TRECHO:
┌────────
Em pleno século XXI esta afirmativa mantém-se plenamente válida. Basta lembrar o conflito eleitoral
Bush x Gore, resolvido na Suprema Corte. Aliás, mesmo depois do problema surgido no colégio eleitoral
da Flórida, os legisladores americanos não se preocuparam em mudar as regras do jogo eleitoral,
aceitando-as como originalmente concebidas. Assim, no pleito de 2004 será perfeitamente possível que
o candidato eleito seja o que fizer menos votos populares, mas obtiver a maioria no colégio eleitoral que
de fato irá escolher o próximo Presidente.
Dailton
A escravidão nos EUA
Diante desse quadro, viu Tocqueville, na questão da escravidão, a maior ameaça à democracia
americana. Nos estados em que ela já fora abolida, Tocqueville ainda identificava graves problemas ante
a necessidade de superaração de três preconceitos ‘bem mais intangíveis e tenazes do que [a
escravidão]: o preconceito do senhor, o preconceito de raça e, por fim, o preconceito do branco. Assim,
o negro é livre, mas não pode partilhar dos direitos, nem dos prazeres, nem das formas de trabalho,
nem das dores e nem mesmo da sepultura daquele de quem foi declarado igual. Com este não poderá
ombrear-se em parte alguma, nem na vida nem na morte’.
Transcorreria mais de um século até que a chaga da escravidão começasse a cicatrizar no tecido social
norte-americano. Tocqueville ainda previu que a abolição no sul dos Estados Unidos ‘fará crescer a
repugnância que a população branca sente ali pelos negros’.
Na segunda parte da obra Da Democracia na América, Tocqueville trata da sua influência sobre
diferentes aspectos: no movimento intelectual; nos sentimentos dos americanos; sobre os costumes e
sobre a sociedade política. Essa percepção obtida em 1831 justifica toda a fama granjeada por
Tocqueville, ainda na juventude. No Brasil, na mesma época, apesar da consolidação da independência,
a monarquia ainda periclitava. A escravidão era um tema que estava a meio século de ser revisto.
└────────
DADOS FORNECIDOS:
┌────────
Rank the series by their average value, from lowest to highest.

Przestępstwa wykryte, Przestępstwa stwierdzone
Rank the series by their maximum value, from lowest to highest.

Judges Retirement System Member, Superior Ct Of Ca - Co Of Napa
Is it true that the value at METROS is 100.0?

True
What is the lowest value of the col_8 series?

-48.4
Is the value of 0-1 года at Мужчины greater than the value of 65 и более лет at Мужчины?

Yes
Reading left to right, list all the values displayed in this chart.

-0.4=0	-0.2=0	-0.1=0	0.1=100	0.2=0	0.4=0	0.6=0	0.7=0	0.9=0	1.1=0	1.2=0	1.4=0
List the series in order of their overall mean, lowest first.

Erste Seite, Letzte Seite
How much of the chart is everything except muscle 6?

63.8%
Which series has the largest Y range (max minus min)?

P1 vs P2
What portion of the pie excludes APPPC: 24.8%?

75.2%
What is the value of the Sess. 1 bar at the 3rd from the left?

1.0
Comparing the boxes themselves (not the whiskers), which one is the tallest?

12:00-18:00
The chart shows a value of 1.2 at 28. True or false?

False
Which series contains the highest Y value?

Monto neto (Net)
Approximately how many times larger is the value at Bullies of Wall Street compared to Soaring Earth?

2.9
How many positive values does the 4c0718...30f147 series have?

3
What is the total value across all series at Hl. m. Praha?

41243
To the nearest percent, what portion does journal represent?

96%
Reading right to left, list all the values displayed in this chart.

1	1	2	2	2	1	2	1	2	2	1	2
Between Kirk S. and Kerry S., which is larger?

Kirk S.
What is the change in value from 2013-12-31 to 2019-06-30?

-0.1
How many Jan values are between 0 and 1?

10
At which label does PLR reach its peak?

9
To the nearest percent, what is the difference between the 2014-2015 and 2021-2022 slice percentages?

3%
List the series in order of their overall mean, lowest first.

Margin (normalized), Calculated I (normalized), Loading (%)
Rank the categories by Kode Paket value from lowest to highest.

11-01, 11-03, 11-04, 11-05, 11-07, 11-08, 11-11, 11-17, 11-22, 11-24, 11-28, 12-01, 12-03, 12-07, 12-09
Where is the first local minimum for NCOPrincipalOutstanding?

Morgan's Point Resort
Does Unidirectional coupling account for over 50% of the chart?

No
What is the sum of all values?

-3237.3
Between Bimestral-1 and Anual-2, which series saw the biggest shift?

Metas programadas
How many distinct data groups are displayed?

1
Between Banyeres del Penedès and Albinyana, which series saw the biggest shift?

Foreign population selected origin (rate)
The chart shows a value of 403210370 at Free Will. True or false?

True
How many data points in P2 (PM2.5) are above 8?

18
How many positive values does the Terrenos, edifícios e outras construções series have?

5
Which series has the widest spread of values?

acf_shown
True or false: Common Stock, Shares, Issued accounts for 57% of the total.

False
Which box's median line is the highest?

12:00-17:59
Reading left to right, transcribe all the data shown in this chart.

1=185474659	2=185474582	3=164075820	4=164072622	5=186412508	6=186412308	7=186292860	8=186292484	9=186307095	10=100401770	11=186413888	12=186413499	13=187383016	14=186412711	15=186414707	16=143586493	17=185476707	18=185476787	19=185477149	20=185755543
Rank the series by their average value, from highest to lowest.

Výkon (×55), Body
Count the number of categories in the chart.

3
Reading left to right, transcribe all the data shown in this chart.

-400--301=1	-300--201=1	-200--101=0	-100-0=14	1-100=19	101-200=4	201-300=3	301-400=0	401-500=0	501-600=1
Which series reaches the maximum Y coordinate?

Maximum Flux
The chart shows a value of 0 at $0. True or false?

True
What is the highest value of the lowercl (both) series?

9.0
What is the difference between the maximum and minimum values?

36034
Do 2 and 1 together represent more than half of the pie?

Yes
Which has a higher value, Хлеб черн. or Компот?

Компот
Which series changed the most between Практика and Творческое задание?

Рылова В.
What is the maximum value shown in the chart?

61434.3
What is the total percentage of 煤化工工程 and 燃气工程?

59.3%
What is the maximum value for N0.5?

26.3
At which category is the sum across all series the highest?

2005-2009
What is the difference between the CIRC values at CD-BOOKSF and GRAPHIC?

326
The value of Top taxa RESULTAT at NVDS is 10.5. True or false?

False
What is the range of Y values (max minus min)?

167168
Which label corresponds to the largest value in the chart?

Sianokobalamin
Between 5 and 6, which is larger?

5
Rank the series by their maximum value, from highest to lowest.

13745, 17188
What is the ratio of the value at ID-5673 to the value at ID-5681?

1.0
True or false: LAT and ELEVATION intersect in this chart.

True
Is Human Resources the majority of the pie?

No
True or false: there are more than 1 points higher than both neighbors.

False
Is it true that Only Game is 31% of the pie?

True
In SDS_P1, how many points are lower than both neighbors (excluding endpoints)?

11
└────────
TAREFAS:
A – Segundo o trecho, que três preconceitos Tocqueville considerava bem mais intangíveis e tenazes do que a escravidão?
B – Transcreva do trecho a parte que começa em "Transcorreria mais de" e termina em "de ser revisto.".

RESPOSTAS:
A – O preconceito do senhor, o preconceito de raça e o preconceito do branco.

B –
Transcorreria mais de um século até que a chaga da escravidão começasse a cicatrizar no tecido social
norte-americano. Tocqueville ainda previu que a abolição no sul dos Estados Unidos ‘fará crescer a
repugnância que a população branca sente ali pelos negros’.
Na segunda parte da obra Da Democracia na América, Tocqueville trata da sua influência sobre
diferentes aspectos: no movimento intelectual; nos sentimentos dos americanos; sobre os costumes e
sobre a sociedade política. Essa percepção obtida em 1831 justifica toda a fama granjeada por
Tocqueville, ainda na juventude. No Brasil, na mesma época, apesar da consolidação da independência,
a monarquia ainda periclitava. A escravidão era um tema que estava a meio século de ser revisto.